Website: www.khuddam.ca

=== Germany ===
Majlis Khuddam-ul Ahmadiyya Deutschland (MAKD) was founded in 1973 in Hamburg. The first National Ijtema in Germany took place 1980 in Bad Kreuznach. Since 2006 it has taken place in Maimarkt-Gelände in Mannheim.

From 24 to 26 October 1986, the third European ijtema was held on the Nasir Bagh campus in Groß-Gerau.

=== Norway ===
Majlis Khuddam-ul Ahmadiyya Norge (MKA Norge) was founded in 1981 in Oslo with the appointment of its first National Qaid, Ch. Maqsood Virk. The president of this organisation is since 1989 entitled Sadr Majlis.

===Pakistan===
See: Majlis Khuddam-ul Ahmadiyya Pakistan

===United States===
The Ahmadiyya Muslim Youth Association, USA (MKA USA or AMYA USA) is headquartered at 15000 Good Hope Road Silver Spring, Maryland. It has over 70 chapters and over 3000 active members.

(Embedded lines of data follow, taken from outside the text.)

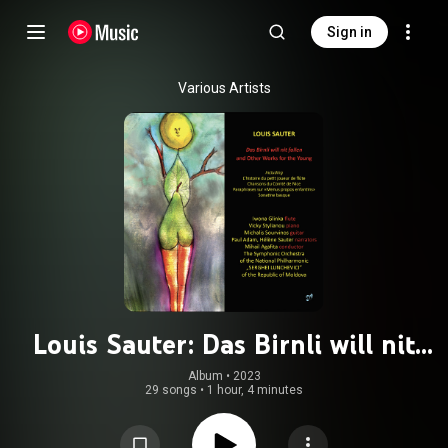
Sign in
Various Artists
Louis Sauter: Das Birnli will nit
fallen & Other Works for the Young
Album
 • 
2023
29 songs
•
1 hour, 4 minutes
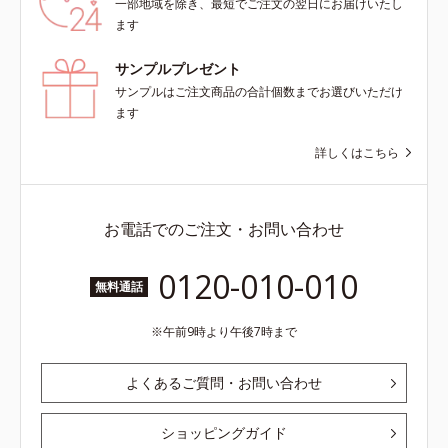
一部地域を除き、最短でご注文の翌日にお届けいたし
ます
サンプルプレゼント
サンプルはご注文商品の合計個数までお選びいただけ
ます
詳しくはこちら
お電話でのご注文・お問い合わせ
0120-010-010
無料通話
午前9時より午後7時まで
よくあるご質問・お問い合わせ
ショッピングガイド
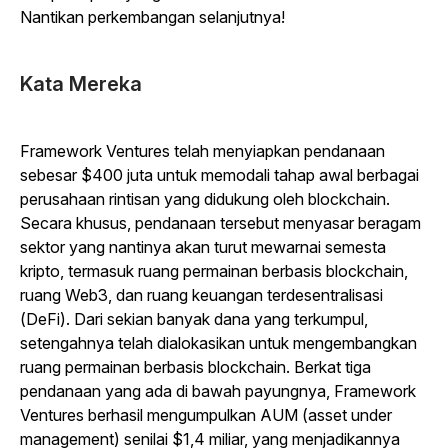
Nantikan perkembangan selanjutnya!
Kata Mereka
Framework Ventures telah menyiapkan pendanaan
sebesar $400 juta untuk memodali tahap awal berbagai
perusahaan rintisan yang didukung oleh blockchain.
Secara khusus, pendanaan tersebut menyasar beragam
sektor yang nantinya akan turut mewarnai semesta
kripto, termasuk ruang permainan berbasis blockchain,
ruang Web3, dan ruang keuangan terdesentralisasi
(DeFi). Dari sekian banyak dana yang terkumpul,
setengahnya telah dialokasikan untuk mengembangkan
ruang permainan berbasis blockchain. Berkat tiga
pendanaan yang ada di bawah payungnya, Framework
Ventures berhasil mengumpulkan AUM (asset under
management) senilai $1,4 miliar, yang menjadikannya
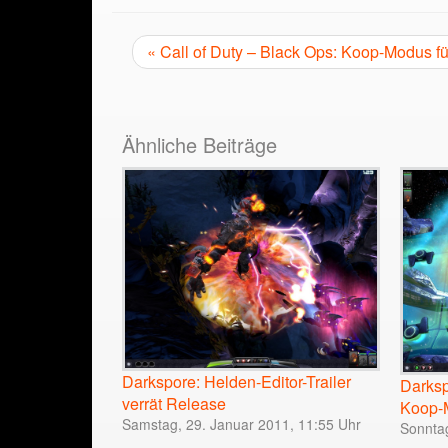
« Call of Duty – Black Ops: Koop-Modus fü
Ähnliche Beiträge
Darkspore: Helden-Editor-Trailer
Darksp
verrät Release
Koop-
Samstag, 29. Januar 2011, 11:55 Uhr
Sonnta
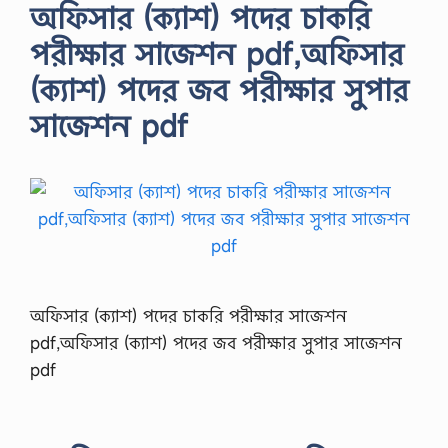
অফিসার (ক্যাশ) পদের চাকরি
পরীক্ষার সাজেশন pdf,অফিসার
(ক্যাশ) পদের জব পরীক্ষার সুপার
সাজেশন pdf
অফিসার (ক্যাশ) পদের চাকরি পরীক্ষার সাজেশন
pdf,অফিসার (ক্যাশ) পদের জব পরীক্ষার সুপার সাজেশন
pdf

MKA USA, established in 1939, is one of the earliest Muslim youth organizations and is the oldest running Muslim youth organization in America. Its establishment was made possible through the guidance of Khilafat-e-Ahmadiyya and the sacrifices of its early members who worked tirelessly over several decades to establish the organization in America.

In 1969, MKA USA saw the appointment of its first National Qaid and the assembly of the first National Khuddam Amila (administrative body), as well as the commencement of the first National Ijtema (retreat), starting a tradition that continues to this day.

The outreach activities of MKA are not limited to the Muslim community. It serves the needs of all members of society irrespective of color, race, religion or creed, and promotes interfaith dialogue and co-operation in order to promote peace and harmony.